Father by creation; and again, by redemp tion, by redeeming, or saving us from everlasting death, by the ever-blessed Saviour of the world. We say, which art in Heaven, because Heaven is the place, where he shews himself more particularly to angels and archangels, and to all the blessed spirits, who surround his throne. God, my brethren, is every where: he sees and knows what you and I think, and say, and do every moment of our lives. We can go no where and be without God. He is about our path by day, and about our bed by night, and spieth out all our ways. But Heaven is the place where he is seen, loved, and worshipped, where ten thousand times ten thousand, and thousands of thousands, beings pure from all sin and evil, worship him, saying, Glory, and honour, and praise, be unto Him that sitteth on the throne for ever and ever.
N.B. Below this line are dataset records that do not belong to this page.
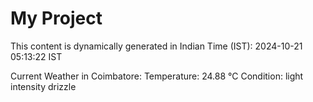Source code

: # My Project

This content is dynamically generated in Indian Time (IST): 2024-10-21 05:13:22 IST


Current Weather in Coimbatore:
Temperature: 24.88 °C
Condition: light intensity drizzle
The highest angel veils his face before Him, because he cannot look up to such glory and live. We say, Our Father, to shew that he is the Father

of all mankind, that we are all his creatures, all brothers and sisters, sprung from the same ancestors made out of the same dust, and however high or low, going to the same dust, in the grave together. When we say, Our Father, we should say it, with a love to all men, with an hearty desire for their well-being, and with a wish, that God would be their own God for ever and ever. Remember, then, when you say, Our Father, which art in Heaven, that you mean this God, who has made and redeemed us, and all mankind, who has pardoned our sins for Jesus Christ's sake, and given us again the hope and the power of obtaining thy favour, O God, who seest and knowest all things, but whose throne is in Heaven, and who shewest thyself in all thy glory, and in all thy holiness, to the order of angels and archangels, cherubim, and seraphim, high, great, and adorable art thou.